A sugar mouse

Off to the gym this morning, where I was fully inducted by a nice lady called Jess wearing spangly eye makeup. She showed me how to use all the machines and weights without making me feel like a weed. Nice to actually talk to someone friendly there, and I really enjoyed my session.

The Pens & Lens anthology from Guernsey, arrived today having been sent me by Richard Fleming. Only one poem per contributor, but my poem The Remembering Cliffs is the first one you see, being on page three (although they've numbered the collection strangely so I appear on p2) opposite a poem in Guernésiais I've never seen before by Hélier D'Rocquione. Very pleased by this publication, out of all proportion to the collection's circulation, simply because it is a poem about Guernsey published there. Some rather good work in it too. Richard's poem Funeral at Torteval ends in a lovely way.
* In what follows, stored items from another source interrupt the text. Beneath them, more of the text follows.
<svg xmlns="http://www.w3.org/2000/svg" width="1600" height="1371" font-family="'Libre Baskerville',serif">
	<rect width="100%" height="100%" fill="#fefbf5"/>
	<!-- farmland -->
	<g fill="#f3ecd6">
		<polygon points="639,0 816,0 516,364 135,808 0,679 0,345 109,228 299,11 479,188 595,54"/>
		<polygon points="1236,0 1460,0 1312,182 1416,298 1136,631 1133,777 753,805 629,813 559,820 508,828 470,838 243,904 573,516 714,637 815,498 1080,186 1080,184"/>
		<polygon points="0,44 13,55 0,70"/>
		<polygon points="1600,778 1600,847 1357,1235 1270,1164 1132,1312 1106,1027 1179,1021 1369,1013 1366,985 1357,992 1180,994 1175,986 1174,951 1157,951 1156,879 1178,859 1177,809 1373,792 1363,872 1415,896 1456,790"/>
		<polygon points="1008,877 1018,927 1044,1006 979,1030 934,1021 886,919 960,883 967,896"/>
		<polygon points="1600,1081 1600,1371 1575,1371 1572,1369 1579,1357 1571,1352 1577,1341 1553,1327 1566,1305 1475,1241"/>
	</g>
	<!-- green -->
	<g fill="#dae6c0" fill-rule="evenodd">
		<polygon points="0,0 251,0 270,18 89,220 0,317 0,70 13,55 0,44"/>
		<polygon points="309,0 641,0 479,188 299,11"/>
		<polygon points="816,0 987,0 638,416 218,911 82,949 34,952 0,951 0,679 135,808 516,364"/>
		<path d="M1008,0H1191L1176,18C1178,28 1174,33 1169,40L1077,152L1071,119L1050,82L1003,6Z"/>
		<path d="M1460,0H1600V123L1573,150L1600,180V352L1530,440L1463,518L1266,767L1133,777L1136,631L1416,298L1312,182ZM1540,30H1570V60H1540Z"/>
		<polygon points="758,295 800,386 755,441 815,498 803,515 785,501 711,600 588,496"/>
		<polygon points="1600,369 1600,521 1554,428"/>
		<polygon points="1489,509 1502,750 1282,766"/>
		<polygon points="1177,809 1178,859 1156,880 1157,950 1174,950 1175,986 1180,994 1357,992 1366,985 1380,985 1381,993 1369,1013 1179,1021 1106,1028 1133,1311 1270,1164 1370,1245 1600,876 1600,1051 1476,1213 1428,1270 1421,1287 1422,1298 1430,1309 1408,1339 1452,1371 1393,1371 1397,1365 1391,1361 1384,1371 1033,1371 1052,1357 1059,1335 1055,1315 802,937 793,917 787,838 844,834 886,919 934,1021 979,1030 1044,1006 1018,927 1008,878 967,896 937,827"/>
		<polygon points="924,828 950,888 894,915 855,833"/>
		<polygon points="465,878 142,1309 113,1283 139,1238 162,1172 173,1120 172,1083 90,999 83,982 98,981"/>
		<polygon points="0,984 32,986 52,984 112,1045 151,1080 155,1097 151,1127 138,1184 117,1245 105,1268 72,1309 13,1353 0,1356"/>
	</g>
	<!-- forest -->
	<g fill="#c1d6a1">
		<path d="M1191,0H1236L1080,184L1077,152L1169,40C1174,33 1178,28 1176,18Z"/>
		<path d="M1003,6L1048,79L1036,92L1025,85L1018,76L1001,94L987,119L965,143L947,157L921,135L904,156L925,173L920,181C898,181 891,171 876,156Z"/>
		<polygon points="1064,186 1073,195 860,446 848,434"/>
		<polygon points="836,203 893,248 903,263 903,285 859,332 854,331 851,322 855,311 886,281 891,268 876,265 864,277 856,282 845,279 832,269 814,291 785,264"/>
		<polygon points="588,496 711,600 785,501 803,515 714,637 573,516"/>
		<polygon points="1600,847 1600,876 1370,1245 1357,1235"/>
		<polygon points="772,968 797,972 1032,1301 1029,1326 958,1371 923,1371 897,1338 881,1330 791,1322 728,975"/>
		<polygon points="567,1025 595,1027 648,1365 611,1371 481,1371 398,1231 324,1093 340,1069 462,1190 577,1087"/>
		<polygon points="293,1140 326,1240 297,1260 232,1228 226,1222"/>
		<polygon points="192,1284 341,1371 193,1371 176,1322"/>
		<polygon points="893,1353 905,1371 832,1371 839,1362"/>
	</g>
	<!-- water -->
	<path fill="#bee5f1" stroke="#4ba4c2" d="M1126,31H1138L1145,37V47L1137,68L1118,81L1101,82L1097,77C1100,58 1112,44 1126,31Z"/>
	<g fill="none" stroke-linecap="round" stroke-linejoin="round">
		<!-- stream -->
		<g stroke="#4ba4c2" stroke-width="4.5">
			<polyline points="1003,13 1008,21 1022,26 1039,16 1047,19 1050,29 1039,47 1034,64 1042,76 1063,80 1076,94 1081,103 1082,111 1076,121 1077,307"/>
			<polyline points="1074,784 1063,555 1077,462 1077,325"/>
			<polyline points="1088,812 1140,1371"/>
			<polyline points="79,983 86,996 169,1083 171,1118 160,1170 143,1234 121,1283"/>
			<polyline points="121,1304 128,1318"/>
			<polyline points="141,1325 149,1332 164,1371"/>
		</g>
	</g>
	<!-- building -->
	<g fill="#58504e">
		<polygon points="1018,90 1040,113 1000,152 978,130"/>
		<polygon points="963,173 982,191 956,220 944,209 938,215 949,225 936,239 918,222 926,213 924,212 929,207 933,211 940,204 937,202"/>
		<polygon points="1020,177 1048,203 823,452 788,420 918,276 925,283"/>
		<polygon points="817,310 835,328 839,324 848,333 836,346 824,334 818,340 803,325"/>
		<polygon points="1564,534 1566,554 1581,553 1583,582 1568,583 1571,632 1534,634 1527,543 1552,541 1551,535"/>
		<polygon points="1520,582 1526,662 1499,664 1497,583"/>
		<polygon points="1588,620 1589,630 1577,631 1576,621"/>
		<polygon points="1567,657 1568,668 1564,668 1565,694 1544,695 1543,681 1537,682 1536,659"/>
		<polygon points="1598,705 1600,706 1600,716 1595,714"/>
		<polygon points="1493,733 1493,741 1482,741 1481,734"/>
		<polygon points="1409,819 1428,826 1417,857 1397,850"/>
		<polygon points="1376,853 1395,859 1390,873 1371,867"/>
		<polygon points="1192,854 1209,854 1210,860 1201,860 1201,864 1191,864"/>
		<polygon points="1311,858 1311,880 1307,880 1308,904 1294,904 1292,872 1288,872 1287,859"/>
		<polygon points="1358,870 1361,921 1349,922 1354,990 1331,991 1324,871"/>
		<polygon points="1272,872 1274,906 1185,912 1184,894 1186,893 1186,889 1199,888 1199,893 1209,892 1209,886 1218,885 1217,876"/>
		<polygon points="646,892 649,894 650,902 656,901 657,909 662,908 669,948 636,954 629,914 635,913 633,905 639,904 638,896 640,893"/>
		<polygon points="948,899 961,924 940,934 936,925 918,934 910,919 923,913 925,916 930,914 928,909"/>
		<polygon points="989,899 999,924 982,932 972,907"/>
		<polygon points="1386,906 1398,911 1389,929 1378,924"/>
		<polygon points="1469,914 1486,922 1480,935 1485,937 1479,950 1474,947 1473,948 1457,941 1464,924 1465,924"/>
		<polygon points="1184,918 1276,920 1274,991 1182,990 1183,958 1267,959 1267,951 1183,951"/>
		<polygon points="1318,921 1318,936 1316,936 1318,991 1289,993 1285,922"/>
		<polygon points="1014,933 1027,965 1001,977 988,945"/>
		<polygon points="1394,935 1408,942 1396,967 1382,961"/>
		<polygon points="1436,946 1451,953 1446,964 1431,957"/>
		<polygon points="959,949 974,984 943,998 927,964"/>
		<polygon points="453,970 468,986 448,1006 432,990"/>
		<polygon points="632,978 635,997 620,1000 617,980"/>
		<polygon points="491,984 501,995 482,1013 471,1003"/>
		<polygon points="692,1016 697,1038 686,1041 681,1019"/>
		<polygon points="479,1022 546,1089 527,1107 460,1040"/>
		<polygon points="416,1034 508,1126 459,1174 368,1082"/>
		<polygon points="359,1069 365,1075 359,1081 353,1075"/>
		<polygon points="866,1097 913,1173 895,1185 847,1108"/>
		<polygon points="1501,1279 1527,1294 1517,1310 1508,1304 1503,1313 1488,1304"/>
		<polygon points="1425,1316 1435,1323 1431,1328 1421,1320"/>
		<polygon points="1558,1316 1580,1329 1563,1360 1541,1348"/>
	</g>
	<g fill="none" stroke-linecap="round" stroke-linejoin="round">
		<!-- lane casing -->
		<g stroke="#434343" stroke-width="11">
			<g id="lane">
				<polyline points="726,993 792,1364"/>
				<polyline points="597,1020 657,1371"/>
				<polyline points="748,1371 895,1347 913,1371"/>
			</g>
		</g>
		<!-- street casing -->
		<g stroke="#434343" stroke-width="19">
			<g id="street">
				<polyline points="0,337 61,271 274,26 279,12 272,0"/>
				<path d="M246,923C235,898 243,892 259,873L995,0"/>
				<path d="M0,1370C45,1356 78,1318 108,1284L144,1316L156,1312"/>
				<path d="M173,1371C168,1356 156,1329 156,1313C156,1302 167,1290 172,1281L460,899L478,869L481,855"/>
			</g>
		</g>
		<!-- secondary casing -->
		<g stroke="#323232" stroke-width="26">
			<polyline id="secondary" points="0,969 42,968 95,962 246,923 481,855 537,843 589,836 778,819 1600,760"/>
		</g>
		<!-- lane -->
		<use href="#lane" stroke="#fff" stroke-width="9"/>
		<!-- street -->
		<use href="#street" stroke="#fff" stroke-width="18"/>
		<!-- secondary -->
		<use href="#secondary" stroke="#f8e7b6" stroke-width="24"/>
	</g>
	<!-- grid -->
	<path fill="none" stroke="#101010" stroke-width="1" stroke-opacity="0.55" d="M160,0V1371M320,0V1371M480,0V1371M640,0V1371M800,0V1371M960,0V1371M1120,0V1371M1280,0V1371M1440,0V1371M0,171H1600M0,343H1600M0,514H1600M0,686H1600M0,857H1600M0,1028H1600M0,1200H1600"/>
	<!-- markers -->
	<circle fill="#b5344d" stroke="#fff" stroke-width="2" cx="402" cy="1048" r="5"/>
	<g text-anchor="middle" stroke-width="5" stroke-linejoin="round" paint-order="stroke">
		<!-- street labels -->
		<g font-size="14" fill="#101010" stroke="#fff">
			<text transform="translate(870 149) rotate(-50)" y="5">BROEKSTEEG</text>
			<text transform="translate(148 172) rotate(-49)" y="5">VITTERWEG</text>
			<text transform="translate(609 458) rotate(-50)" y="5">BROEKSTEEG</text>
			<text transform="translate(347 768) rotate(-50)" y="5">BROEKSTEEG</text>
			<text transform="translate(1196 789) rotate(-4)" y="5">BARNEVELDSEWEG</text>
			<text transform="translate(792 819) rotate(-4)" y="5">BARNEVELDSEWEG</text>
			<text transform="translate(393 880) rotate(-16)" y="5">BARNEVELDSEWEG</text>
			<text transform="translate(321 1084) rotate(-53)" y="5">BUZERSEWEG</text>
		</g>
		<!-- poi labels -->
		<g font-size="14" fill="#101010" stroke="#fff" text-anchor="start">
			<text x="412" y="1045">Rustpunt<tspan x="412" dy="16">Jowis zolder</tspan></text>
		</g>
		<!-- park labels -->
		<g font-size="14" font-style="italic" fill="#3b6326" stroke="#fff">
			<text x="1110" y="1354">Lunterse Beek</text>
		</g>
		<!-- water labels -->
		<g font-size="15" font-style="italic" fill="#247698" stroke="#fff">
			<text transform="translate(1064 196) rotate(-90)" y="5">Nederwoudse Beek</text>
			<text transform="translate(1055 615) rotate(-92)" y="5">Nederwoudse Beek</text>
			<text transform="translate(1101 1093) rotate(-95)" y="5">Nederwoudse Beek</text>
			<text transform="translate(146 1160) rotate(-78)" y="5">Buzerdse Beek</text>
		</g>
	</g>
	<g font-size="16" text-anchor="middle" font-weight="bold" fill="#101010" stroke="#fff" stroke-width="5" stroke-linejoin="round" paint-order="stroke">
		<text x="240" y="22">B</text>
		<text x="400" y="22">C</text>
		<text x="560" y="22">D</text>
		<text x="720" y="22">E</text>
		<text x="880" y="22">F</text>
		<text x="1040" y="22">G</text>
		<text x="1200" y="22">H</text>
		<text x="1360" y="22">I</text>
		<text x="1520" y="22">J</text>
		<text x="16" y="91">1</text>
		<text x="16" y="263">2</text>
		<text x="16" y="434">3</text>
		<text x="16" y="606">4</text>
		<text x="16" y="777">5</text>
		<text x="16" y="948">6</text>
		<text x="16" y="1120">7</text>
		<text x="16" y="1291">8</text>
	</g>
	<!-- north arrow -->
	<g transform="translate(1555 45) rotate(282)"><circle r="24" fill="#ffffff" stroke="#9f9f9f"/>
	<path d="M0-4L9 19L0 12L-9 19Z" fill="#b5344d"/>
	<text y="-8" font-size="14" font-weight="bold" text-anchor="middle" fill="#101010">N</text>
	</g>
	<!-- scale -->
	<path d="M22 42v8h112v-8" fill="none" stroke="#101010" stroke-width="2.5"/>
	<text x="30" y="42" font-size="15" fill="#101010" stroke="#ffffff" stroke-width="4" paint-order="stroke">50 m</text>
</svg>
The hedgerow birds, today, seem dumb
as one by one the black cars leave;
you by your crumpled father's side,
comforting him, holding his sleeve,
so full of fragile grace, dry-eyed.
The heart beats now a mourning drum.

The rest of the day spent writing and about 40 minutes playing the Bonetti game. I must be simple minded, but something about seeing the kitten carrying the ball back to me cracks me up every time.

I'd been invited by old school mate Anil to his girlfriend Amanda's party this evening. Lorraine and I went to it (after a cheeky meal). Turns out that everyone else was dressed as a cat. Anil particularly fetching, I thought, in black cats ears and a bib of wooly white hair topped by a bow tie. He also occasionally sported a tail. Quite a bit of chatting with him on many and diverse subjects, and several other pleasant people. Ate a sugar mouse, which I had never done before. And then headed home with Lorraine on a massive sugar rush.

The Remembering Cliffs

The cliffs are full of faces, great granite heads
Petrified just as they lifted from sleep.
Stone heads of Martello towers, blank looks
From the concrete helmets of German gun emplacements
Now so assimilated with the granite and the gorse
That they have lost their particular history.

These cliffs are full of faces, a cliffpath walk
Inevitably winds back into past summers
Bringing to mind voices in the wind, my family
Talking as they walked the remembering cliffs.
It is a haunted coastline and every time a corner's turned
I meet my recollection of those who walked here.

I meet myself as a child who thought God had been born
Floating face down in these waters
His face big as a cliff's face, His body a small island.
It was an untaught myth; my secret belief
And life must have teemed about Him like the wrasse
And the gulls and the mackerel crowding close to these cliffs.

The cliffs are full of faces that stare out to find Him
And I stare too - through the slits and cracks
Of my fortified disbelief, of my adulthood,
Into his comforting presence - into the sea.
Now the sea seems part of a once-swollen certainty
That has yearly drawn away like a lowering tide.